**TASK BRIEF:** Your answer should hold only the lines from the start of the data below through the line with "While finding an", copied exactly, with pictures left out.

**EXERCISE INPUTS:**
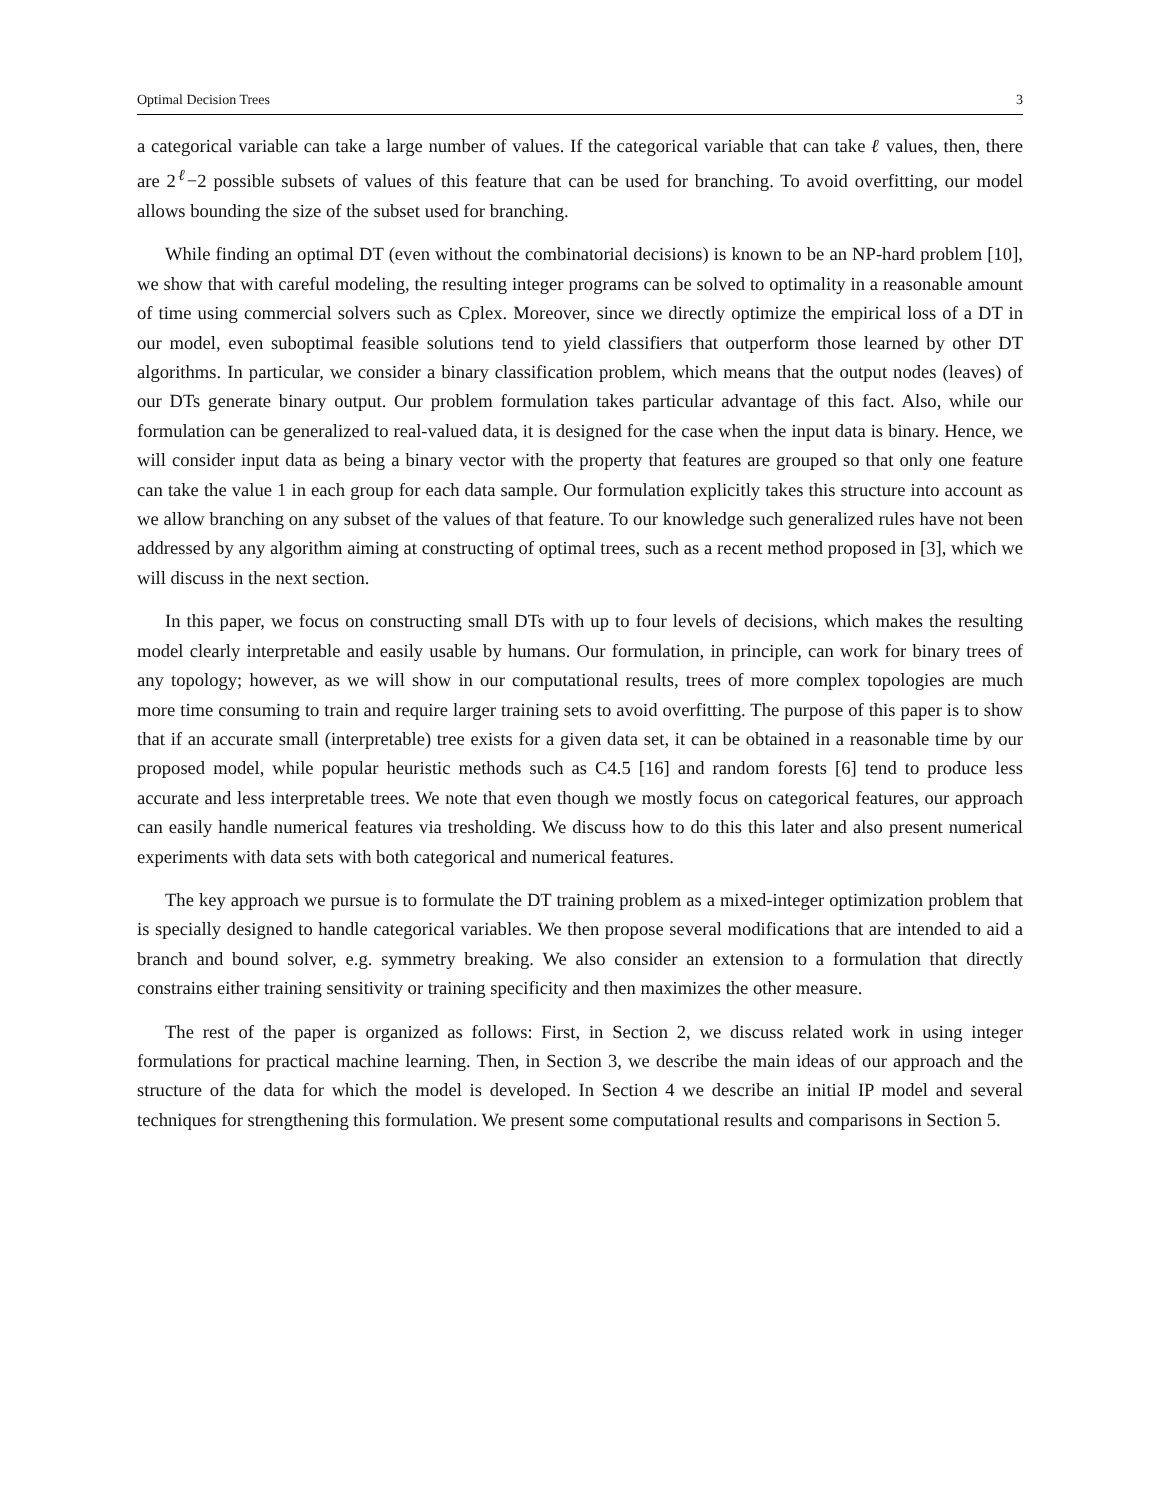Optimal Decision Trees 3
a categorical variable can take a large number of values. If the categorical variable that can take ℓ values, then, there are 2<sup>ℓ</sup>−2 possible subsets of values of this feature that can be used for branching. To avoid overfitting, our model allows bounding the size of the subset used for branching.
While finding an optimal DT (even without the combinatorial decisions) is known to be an NP-hard problem [10], we show that with careful modeling, the resulting integer programs can be solved to optimality in a reasonable amount of time using commercial solvers such as Cplex. Moreover, since we directly optimize the empirical loss of a DT in our model, even suboptimal feasible solutions tend to yield classifiers that outperform those learned by other DT algorithms. In particular, we consider a binary classification problem, which means that the output nodes (leaves) of our DTs generate binary output. Our problem formulation takes particular advantage of this fact. Also, while our formulation can be generalized to real-valued data, it is designed for the case when the input data is binary. Hence, we will consider input data as being a binary vector with the property that features are grouped so that only one feature can take the value 1 in each group for each data sample. Our formulation explicitly takes this structure into account as we allow branching on any subset of the values of that feature. To our knowledge such generalized rules have not been addressed by any algorithm aiming at constructing of optimal trees, such as a recent method proposed in [3], which we will discuss in the next section.
In this paper, we focus on constructing small DTs with up to four levels of decisions, which makes the resulting model clearly interpretable and easily usable by humans. Our formulation, in principle, can work for binary trees of any topology; however, as we will show in our computational results, trees of more complex topologies are much more time consuming to train and require larger training sets to avoid overfitting. The purpose of this paper is to show that if an accurate small (interpretable) tree exists for a given data set, it can be obtained in a reasonable time by our proposed model, while popular heuristic methods such as C4.5 [16] and random forests [6] tend to produce less accurate and less interpretable trees. We note that even though we mostly focus on categorical features, our approach can easily handle numerical features via tresholding. We discuss how to do this this later and also present numerical experiments with data sets with both categorical and numerical features.
The key approach we pursue is to formulate the DT training problem as a mixed-integer optimization problem that is specially designed to handle categorical variables. We then propose several modifications that are intended to aid a branch and bound solver, e.g. symmetry breaking. We also consider an extension to a formulation that directly constrains either training sensitivity or training specificity and then maximizes the other measure.
The rest of the paper is organized as follows: First, in Section 2, we discuss related work in using integer formulations for practical machine learning. Then, in Section 3, we describe the main ideas of our approach and the structure of the data for which the model is developed. In Section 4 we describe an initial IP model and several techniques for strengthening this formulation. We present some computational results and comparisons in Section 5.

**WRITTEN SOLUTION:**
Optimal Decision Trees 3
a categorical variable can take a large number of values. If the categorical variable that can take ℓ values, then, there are 2<sup>ℓ</sup>−2 possible subsets of values of this feature that can be used for branching. To avoid overfitting, our model allows bounding the size of the subset used for branching.
While finding an optimal DT (even without the combinatorial decisions) is known to be an NP-hard problem [10], we show that with careful modeling, the resulting integer programs can be solved to optimality in a reasonable amount of time using commercial solvers such as Cplex. Moreover, since we directly optimize the empirical loss of a DT in our model, even suboptimal feasible solutions tend to yield classifiers that outperform those learned by other DT algorithms. In particular, we consider a binary classification problem, which means that the output nodes (leaves) of our DTs generate binary output. Our problem formulation takes particular advantage of this fact. Also, while our formulation can be generalized to real-valued data, it is designed for the case when the input data is binary. Hence, we will consider input data as being a binary vector with the property that features are grouped so that only one feature can take the value 1 in each group for each data sample. Our formulation explicitly takes this structure into account as we allow branching on any subset of the values of that feature. To our knowledge such generalized rules have not been addressed by any algorithm aiming at constructing of optimal trees, such as a recent method proposed in [3], which we will discuss in the next section.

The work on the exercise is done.